Setelah memenuhi beberapa persyaratan untuk ikut TOWR (Training of Writing and Recruitment) Malino yaitu buat cerpen, essay, 4 kali sekolah menulis di Lt3 dan 100ribuan. akhirnya  tepat hari sabtu pagi 1 Desember 2012 kami berangkat ke Malino Kab.Gowa. kami akan stay di Malino selama 1 malam 2 hari. Yah Sabtu dan Minggu.
sekolah menulis di Lt3
Para peserta menggunakan jasa bus kampus, sedangkan panitia naik pete-pete dan sebagian lagi naik motor. Ini kali pertama aku ke Malino, dan kali pertama ini bersama anak – anak FLP unhas. Baiklah, dan akan kumulai bercerita.
***
Kami sampai di Malino sekitar pukul 3 sore, makan siang lah kita, lalu pembukaan TOWR, dapat materi pertama dari kak Nendenk tentang ke-FLP-an, dan bla bla bla sampailah kita di malam bedah karya. Cerpen semua peserta di bedah, di pisau-pisau, di keluarkan semua isi perutnya.
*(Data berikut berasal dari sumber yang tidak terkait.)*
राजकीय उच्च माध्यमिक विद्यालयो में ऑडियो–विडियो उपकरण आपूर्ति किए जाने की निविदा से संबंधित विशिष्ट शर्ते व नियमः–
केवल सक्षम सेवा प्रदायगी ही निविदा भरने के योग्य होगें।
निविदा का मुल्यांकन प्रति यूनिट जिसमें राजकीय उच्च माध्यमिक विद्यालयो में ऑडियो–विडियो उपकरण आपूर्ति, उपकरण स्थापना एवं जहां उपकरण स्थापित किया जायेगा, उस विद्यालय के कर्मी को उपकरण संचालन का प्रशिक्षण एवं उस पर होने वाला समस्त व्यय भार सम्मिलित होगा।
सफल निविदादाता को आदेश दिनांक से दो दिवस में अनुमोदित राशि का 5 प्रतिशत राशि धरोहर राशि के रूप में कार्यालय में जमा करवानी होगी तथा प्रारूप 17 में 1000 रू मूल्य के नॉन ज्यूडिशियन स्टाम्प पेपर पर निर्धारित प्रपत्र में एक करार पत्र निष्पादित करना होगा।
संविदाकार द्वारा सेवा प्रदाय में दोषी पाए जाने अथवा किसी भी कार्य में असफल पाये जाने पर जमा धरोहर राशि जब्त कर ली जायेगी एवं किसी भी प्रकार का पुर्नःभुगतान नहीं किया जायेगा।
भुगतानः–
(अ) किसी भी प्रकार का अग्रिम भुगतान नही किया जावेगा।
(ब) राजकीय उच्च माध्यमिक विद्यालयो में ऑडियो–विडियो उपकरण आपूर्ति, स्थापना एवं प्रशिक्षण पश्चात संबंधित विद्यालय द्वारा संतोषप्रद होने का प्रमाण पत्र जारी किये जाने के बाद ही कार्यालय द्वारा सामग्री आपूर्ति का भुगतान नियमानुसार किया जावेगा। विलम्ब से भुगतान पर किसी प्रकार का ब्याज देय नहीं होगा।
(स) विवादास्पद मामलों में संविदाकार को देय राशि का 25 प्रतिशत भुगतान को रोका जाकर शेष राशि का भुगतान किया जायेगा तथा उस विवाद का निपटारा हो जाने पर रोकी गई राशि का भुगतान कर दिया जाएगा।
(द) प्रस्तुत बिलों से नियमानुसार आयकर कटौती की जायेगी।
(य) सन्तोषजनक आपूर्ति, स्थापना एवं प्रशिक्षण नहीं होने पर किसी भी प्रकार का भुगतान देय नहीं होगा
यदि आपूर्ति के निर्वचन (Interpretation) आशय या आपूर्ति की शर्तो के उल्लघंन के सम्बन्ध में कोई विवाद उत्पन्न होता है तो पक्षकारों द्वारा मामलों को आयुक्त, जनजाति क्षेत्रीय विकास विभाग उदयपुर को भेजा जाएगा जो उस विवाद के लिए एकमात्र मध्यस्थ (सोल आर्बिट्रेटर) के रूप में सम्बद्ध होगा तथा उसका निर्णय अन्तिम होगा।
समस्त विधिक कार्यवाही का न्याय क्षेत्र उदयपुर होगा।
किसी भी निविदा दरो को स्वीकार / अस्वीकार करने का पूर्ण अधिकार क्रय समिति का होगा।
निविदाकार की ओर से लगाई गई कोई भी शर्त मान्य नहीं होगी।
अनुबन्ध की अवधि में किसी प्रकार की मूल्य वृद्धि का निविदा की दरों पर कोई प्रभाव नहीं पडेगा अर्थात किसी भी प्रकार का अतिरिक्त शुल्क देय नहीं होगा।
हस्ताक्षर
Malu sih sebenarnya, cerpen di baca sama kakak-kakak FLP yang sudah berpengalaman dalam dunia tulis menulis.
malam bedah karya
Satu lagi Yang paling memalukan  malam itu. Di games yang di tutori sama kak Isma, saya menjadi orang yang pertama kalah. Yah taulah kalau kalah pasti dapat hukuman. Ya ampun, saya naik kedepan dan disuruh membuat kata-kata seperti berpuisi dan kata-kata yang harus digunakan adalah kata yang berkaitan dengan  benda yang diberikan panitia.
Benda pertama yang diberikan adalah sebungkus saos kacang. Apa coba puisi yang cocok untuk sebuah saos kacang?
saya bilang saja “Hidup itu seperti saos kacang, kadang manis, kadang pedis, bla bla bla” ahhh -__-
hukuman games, senyum sadar kamera. hehe
Malino 04.00 subuh. Udaranya menusuk sekali, airnya mungkin sampai minus beberapa derajat celcius. Dinginnya sampai menembus sum – sum. Gigiku menggigil, tetapi kami harus bangun untuk melaksanakan shalat lail bareng, maklum anak – anak FLP adalah mahasiswa – mahasiswa yang taat beragama alias alim-alim gimana gitu( ciee ).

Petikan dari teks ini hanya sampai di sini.